Stored data entries:
───

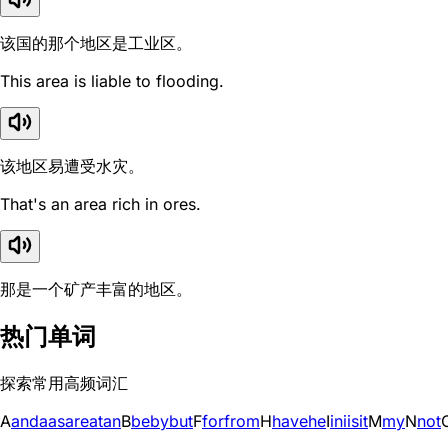
该国的那个地区是工业区。
This area is liable to flooding.
该地区易遭受水灾。
That's an area rich in ores.
那是一个矿产丰富的地区。
热门单词
探索常用高频词汇
A
and
a
as
are
at
an
B
be
by
but
F
for
from
H
have
he
I
in
i
is
it
M
my
N
not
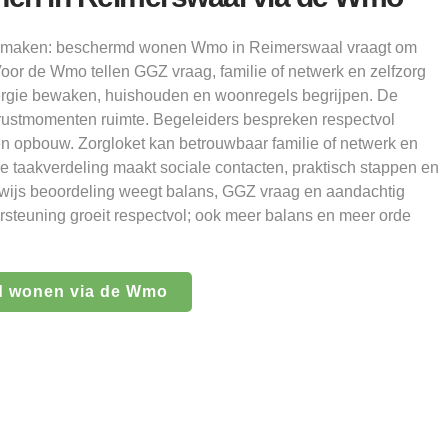
an maken: beschermd wonen Wmo in Reimerswaal vraagt om
oor de Wmo tellen GGZ vraag, familie of netwerk en zelfzorg
ergie bewaken, huishouden en woonregels begrijpen. De
rustmomenten ruimte. Begeleiders bespreken respectvol
en opbouw. Zorgloket kan betrouwbaar familie of netwerk en
re taakverdeling maakt sociale contacten, praktisch stappen en
ewijs beoordeling weegt balans, GGZ vraag en aandachtig
steuning groeit respectvol; ook meer balans en meer orde
d wonen via de Wmo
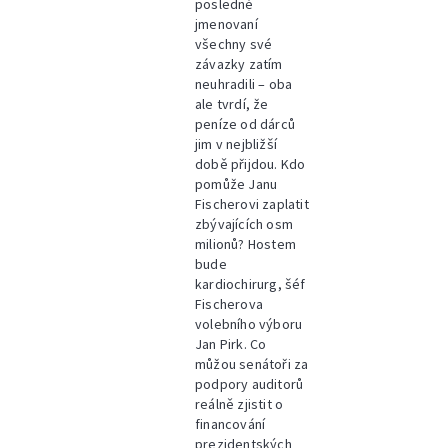
posledně
jmenovaní
všechny své
závazky zatím
neuhradili – oba
ale tvrdí, že
peníze od dárců
jim v nejbližší
době přijdou. Kdo
pomůže Janu
Fischerovi zaplatit
zbývajících osm
milionů? Hostem
bude
kardiochirurg, šéf
Fischerova
volebního výboru
Jan Pirk. Co
můžou senátoři za
podpory auditorů
reálně zjistit o
financování
prezidentských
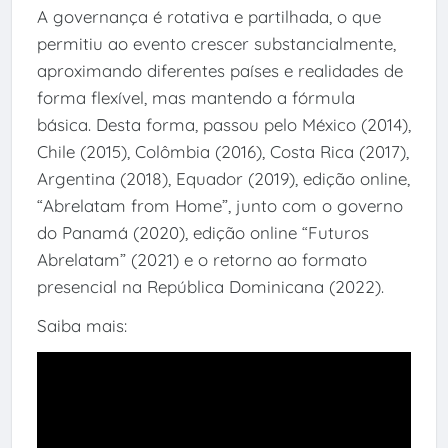
A governança é rotativa e partilhada, o que
permitiu ao evento crescer substancialmente,
aproximando diferentes países e realidades de
forma flexível, mas mantendo a fórmula
básica. Desta forma, passou pelo México (2014),
Chile (2015), Colômbia (2016), Costa Rica (2017),
Argentina (2018), Equador (2019), edição online,
“Abrelatam from Home”, junto com o governo
do Panamá (2020), edição online “Futuros
Abrelatam” (2021) e o retorno ao formato
presencial na República Dominicana (2022).
Saiba mais:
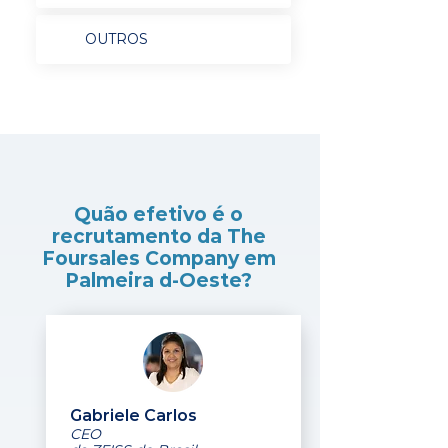
OUTROS
Quão efetivo é o
recrutamento da The
Foursales Company em
Palmeira d-Oeste?
Gabriele Carlos
CEO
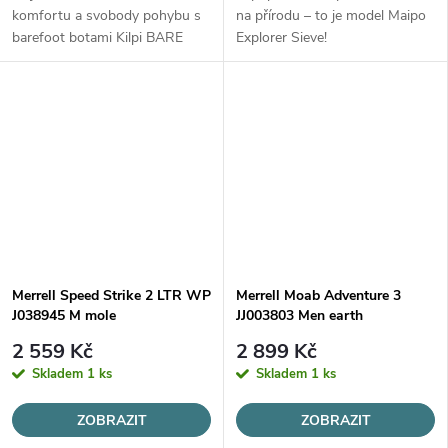
komfortu a svobody pohybu s
na přírodu – to je model Maipo
barefoot botami Kilpi BARE
Explorer Sieve!
HIGH WP.
Merrell Speed Strike 2 LTR WP
Merrell Moab Adventure 3
J038945 M mole
JJ003803 Men earth
2 559 Kč
2 899 Kč
Skladem
1 ks
Skladem
1 ks
ZOBRAZIT
ZOBRAZIT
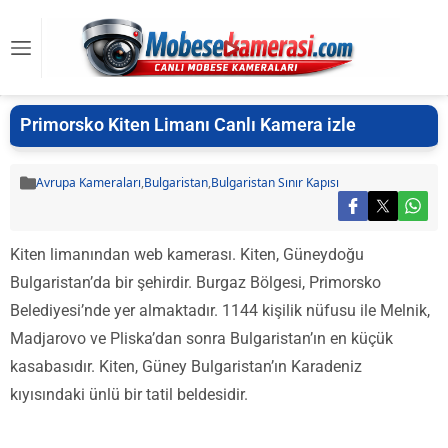
Primorsko Kiten Limanı Canlı Kamera izle
Avrupa Kameraları
,
Bulgaristan
,
Bulgaristan Sınır Kapısı
Kiten limanından web kamerası. Kiten, Güneydoğu
Bulgaristan’da bir şehirdir. Burgaz Bölgesi, Primorsko
Belediyesi’nde yer almaktadır. 1144 kişilik nüfusu ile Melnik,
Madjarovo ve Pliska’dan sonra Bulgaristan’ın en küçük
kasabasıdır. Kiten, Güney Bulgaristan’ın Karadeniz
kıyısındaki ünlü bir tatil beldesidir.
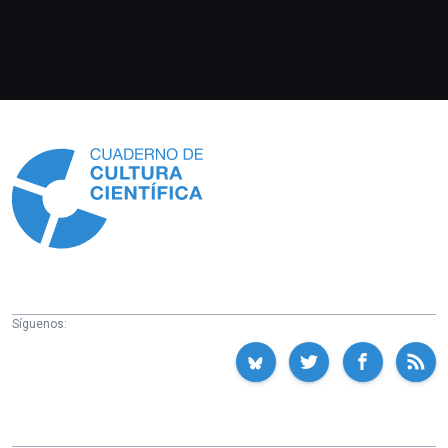
Información
Síguenos:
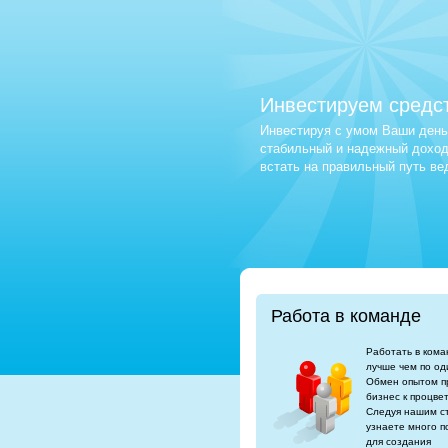
Инвестируем средс
Инвестируя с умом Ваши деньг
стабильный и надежный доход.
встать на правильный путь в
Работа в команде
Работать в кома
лучше чем по од
Обмен опытом п
бизнес к процве
Следуя нашим с
узнаете много п
для создания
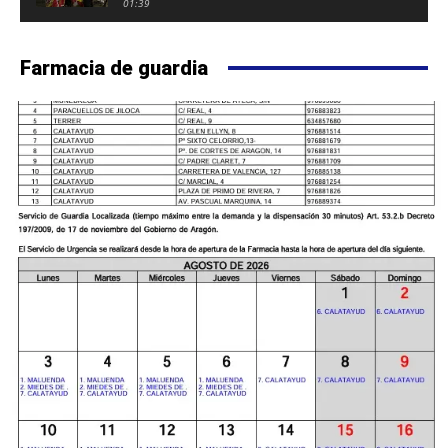
FUERTE DE CALATAYUD
01:39
Farmacia de guardia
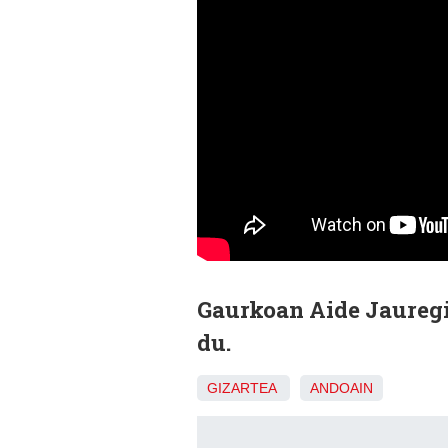
Gaurkoan Aide Jauregi
du.
GIZARTEA
ANDOAIN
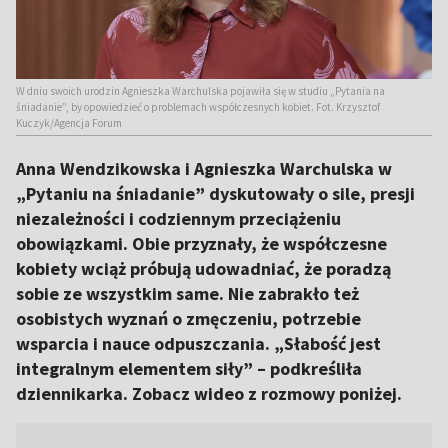
W dniu swoich urodzin Agnieszka Warchulska pojawiła się w studiu „Pytania na
śniadanie”, by opowiedzieć o problemach współczesnych kobiet. Fot. Krzysztof
Kuczyk/Agencja Forum
Anna Wendzikowska i Agnieszka Warchulska w
„Pytaniu na śniadanie” dyskutowały o sile, presji
niezależności i codziennym przeciążeniu
obowiązkami. Obie przyznały, że współczesne
kobiety wciąż próbują udowadniać, że poradzą
sobie ze wszystkim same. Nie zabrakło też
osobistych wyznań o zmęczeniu, potrzebie
wsparcia i nauce odpuszczania. „Słabość jest
integralnym elementem siły” – podkreśliła
dziennikarka. Zobacz wideo z rozmowy poniżej.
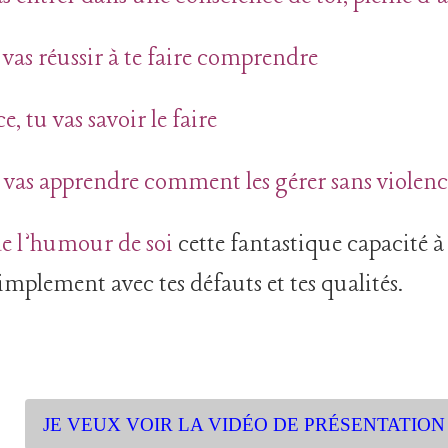
 vas réussir à te faire comprendre
e, tu vas savoir le faire
 vas apprendre comment les gérer sans violenc
de l’humour de soi
cette fantastique capacité à 
simplement avec tes défauts et tes qualités.
JE VEUX VOIR LA VIDÉO DE PRÉSENTATION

───

# [YOUR INSTRUCTIONS]
Using the data above, output the line that has "steuning groeit respectvol;", the line that has "kasabasıdır. Kiten, Güney", and whatever lines fall between, each exactly as it stands and without pictures.

# [YOUR RESPONSE]
steuning groeit respectvol; ook meer balans en meer orde
d wonen via de Wmo
posledně
jmenovaní
všechny své
závazky zatím
neuhradili – oba
ale tvrdí, že
peníze od dárců
jim v nejbližší
době přijdou. Kdo
pomůže Janu
Fischerovi zaplatit
zbývajících osm
milionů? Hostem
bude
kardiochirurg, šéf
Fischerova
volebního výboru
Jan Pirk. Co
můžou senátoři za
podpory auditorů
reálně zjistit o
financování
prezidentských
A governança é rotativa e partilhada, o que
permitiu ao evento crescer substancialmente,
aproximando diferentes países e realidades de
forma flexível, mas mantendo a fórmula
básica. Desta forma, passou pelo México (2014),
Chile (2015), Colômbia (2016), Costa Rica (2017),
Argentina (2018), Equador (2019), edição online,
“Abrelatam from Home”, junto com o governo
do Panamá (2020), edição online “Futuros
Abrelatam” (2021) e o retorno ao formato
presencial na República Dominicana (2022).
Saiba mais:
OUTROS
Quão efetivo é o
recrutamento da The
Foursales Company em
Palmeira d-Oeste?
Gabriele Carlos
CEO
komfortu a svobody pohybu s
na přírodu – to je model Maipo
barefoot botami Kilpi BARE
Explorer Sieve!
HIGH WP.
Merrell Speed Strike 2 LTR WP
Merrell Moab Adventure 3
J038945 M mole
JJ003803 Men earth
2 559 Kč
2 899 Kč
Skladem
1 ks
Skladem
1 ks
ZOBRAZIT
ZOBRAZIT
Primorsko Kiten Limanı Canlı Kamera izle
Avrupa Kameraları
,
Bulgaristan
,
Bulgaristan Sınır Kapısı
Kiten limanından web kamerası. Kiten, Güneydoğu
Bulgaristan’da bir şehirdir. Burgaz Bölgesi, Primorsko
Belediyesi’nde yer almaktadır. 1144 kişilik nüfusu ile Melnik,
Madjarovo ve Pliska’dan sonra Bulgaristan’ın en küçük
kasabasıdır. Kiten, Güney Bulgaristan’ın Karadeniz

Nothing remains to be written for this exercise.